Some records
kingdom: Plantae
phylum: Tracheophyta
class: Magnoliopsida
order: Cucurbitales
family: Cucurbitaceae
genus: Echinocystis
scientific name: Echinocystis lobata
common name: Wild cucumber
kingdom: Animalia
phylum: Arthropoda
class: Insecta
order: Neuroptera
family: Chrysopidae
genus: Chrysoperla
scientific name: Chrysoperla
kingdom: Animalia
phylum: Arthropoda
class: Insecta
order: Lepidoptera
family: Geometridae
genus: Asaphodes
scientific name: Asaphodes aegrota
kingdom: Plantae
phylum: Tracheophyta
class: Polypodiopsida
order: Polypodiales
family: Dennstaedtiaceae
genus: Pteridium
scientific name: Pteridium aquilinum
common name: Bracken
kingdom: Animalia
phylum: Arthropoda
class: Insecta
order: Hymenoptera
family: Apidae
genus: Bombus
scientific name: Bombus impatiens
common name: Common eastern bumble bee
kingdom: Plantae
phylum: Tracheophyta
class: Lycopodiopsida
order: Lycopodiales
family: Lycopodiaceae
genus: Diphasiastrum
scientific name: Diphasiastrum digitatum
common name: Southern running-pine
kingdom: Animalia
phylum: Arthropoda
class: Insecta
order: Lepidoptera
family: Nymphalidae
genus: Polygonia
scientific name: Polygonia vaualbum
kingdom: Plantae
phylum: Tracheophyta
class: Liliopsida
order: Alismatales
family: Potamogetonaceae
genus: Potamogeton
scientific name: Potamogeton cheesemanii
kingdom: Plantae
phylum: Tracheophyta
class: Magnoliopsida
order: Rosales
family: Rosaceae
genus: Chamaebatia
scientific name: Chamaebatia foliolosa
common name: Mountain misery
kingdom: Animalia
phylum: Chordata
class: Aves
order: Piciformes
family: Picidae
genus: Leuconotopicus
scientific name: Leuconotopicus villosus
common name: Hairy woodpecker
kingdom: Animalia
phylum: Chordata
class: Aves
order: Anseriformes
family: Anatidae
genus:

YOUR TASK:
Reproduce every line of the listing above verbatim, from the first line through the last.

COMPLETED TASK:
kingdom: Plantae
phylum: Tracheophyta
class: Magnoliopsida
order: Cucurbitales
family: Cucurbitaceae
genus: Echinocystis
scientific name: Echinocystis lobata
common name: Wild cucumber
kingdom: Animalia
phylum: Arthropoda
class: Insecta
order: Neuroptera
family: Chrysopidae
genus: Chrysoperla
scientific name: Chrysoperla
kingdom: Animalia
phylum: Arthropoda
class: Insecta
order: Lepidoptera
family: Geometridae
genus: Asaphodes
scientific name: Asaphodes aegrota
kingdom: Plantae
phylum: Tracheophyta
class: Polypodiopsida
order: Polypodiales
family: Dennstaedtiaceae
genus: Pteridium
scientific name: Pteridium aquilinum
common name: Bracken
kingdom: Animalia
phylum: Arthropoda
class: Insecta
order: Hymenoptera
family: Apidae
genus: Bombus
scientific name: Bombus impatiens
common name: Common eastern bumble bee
kingdom: Plantae
phylum: Tracheophyta
class: Lycopodiopsida
order: Lycopodiales
family: Lycopodiaceae
genus: Diphasiastrum
scientific name: Diphasiastrum digitatum
common name: Southern running-pine
kingdom: Animalia
phylum: Arthropoda
class: Insecta
order: Lepidoptera
family: Nymphalidae
genus: Polygonia
scientific name: Polygonia vaualbum
kingdom: Plantae
phylum: Tracheophyta
class: Liliopsida
order: Alismatales
family: Potamogetonaceae
genus: Potamogeton
scientific name: Potamogeton cheesemanii
kingdom: Plantae
phylum: Tracheophyta
class: Magnoliopsida
order: Rosales
family: Rosaceae
genus: Chamaebatia
scientific name: Chamaebatia foliolosa
common name: Mountain misery
kingdom: Animalia
phylum: Chordata
class: Aves
order: Piciformes
family: Picidae
genus: Leuconotopicus
scientific name: Leuconotopicus villosus
common name: Hairy woodpecker
kingdom: Animalia
phylum: Chordata
class: Aves
order: Anseriformes
family: Anatidae
genus:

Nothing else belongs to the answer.